━━ Document excerpt

Elsevier

Knowledge-Based Systems

Volume 21, Issue 8, December 2008, Pages 946-950
Knowledge-Based Systems

A knowledge-based question answering system for B2C eCommerce

https://doi.org/10.1016/j.knosys.2008.04.005Get rights and content

Abstract

The evolution of Business-to-Consumer (B2C) eCommerce has been formed through various generations. Last models of B2C eCommerce are comparative shopping systems that connect to multiple vendors’ databases and collect the information requested by the user. The comparative result obtained is then displayed in a tabular format in the user’s browser. Although this scenario is much better than the multiple manual site comparisons, user still needs to face inconsistent user interfaces when he is linked from the comparison site to the actual purchasing site for shopping. Therefore, user has to learn logics of each site’s user interface. In this paper, we propose a question answering system based on natural language processing techniques for retail (B2C) in eCommerce. This system gets a question in natural language formats, decomposes it to keywords, and extracts constraints automatically. Corresponding answers are then retrieved from the vendors’ Web sites by exploiting the question constraints.

Introduction

The eCommerce began with the introduction of EDI between companies, and ATMs for banking [1], [2]. Introduction of the Web Browsers opened up a new age by combining open internet and easy user interface approaches [1], [2].

B2C ordinarily refer to online trading and auctions, for example, online stock trading markets, online auction for computers and other goods. B2C eCommerce refers to the emerging commerce model where businesses/companies and consumers interact electronically or digitally in some way. One of the best examples of B2C eCommerce is Amazon.com, an online bookstore that launched its site in 1995. In a B2C eCommerce the focus is more about enticing prospects and converting them into customers, retaining them and share value created during the process. The ultimate goal is the conversion of shoppers into buyers as aggressively and consistently as possible.

In a typical B2C flow of information between business and consumer typically is through the medium of Internet. This flow includes product orders/service requests from customers and product information, specifications, providing of services by Business.

B2C eCommerce is the predominant commercial experience of Web users. A typical scenario involves a user’s visiting one or several online shops, browsing their offers, selecting and ordering products. Ideally, a user would collect information about price, terms, and conditions (such as availability) of all or at least all major, online shops and then proceed to select the best offer. But manual browsing is too time-consuming to be conducted on this scale. Typically a user will visit one or a very few online stores before making a decision.

━━━━
━━ Source data

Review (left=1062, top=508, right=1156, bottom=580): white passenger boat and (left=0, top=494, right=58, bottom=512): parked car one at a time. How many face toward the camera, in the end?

━━━━

*Your goal*
Reproduce word for word the part of the B2C eCommerce paper that begins at "The eCommerce began" and stops after "consistently as possible.".

*Response box*
The eCommerce began with the introduction of EDI between companies, and ATMs for banking [1], [2]. Introduction of the Web Browsers opened up a new age by combining open internet and easy user interface approaches [1], [2].

B2C ordinarily refer to online trading and auctions, for example, online stock trading markets, online auction for computers and other goods. B2C eCommerce refers to the emerging commerce model where businesses/companies and consumers interact electronically or digitally in some way. One of the best examples of B2C eCommerce is Amazon.com, an online bookstore that launched its site in 1995. In a B2C eCommerce the focus is more about enticing prospects and converting them into customers, retaining them and share value created during the process. The ultimate goal is the conversion of shoppers into buyers as aggressively and consistently as possible.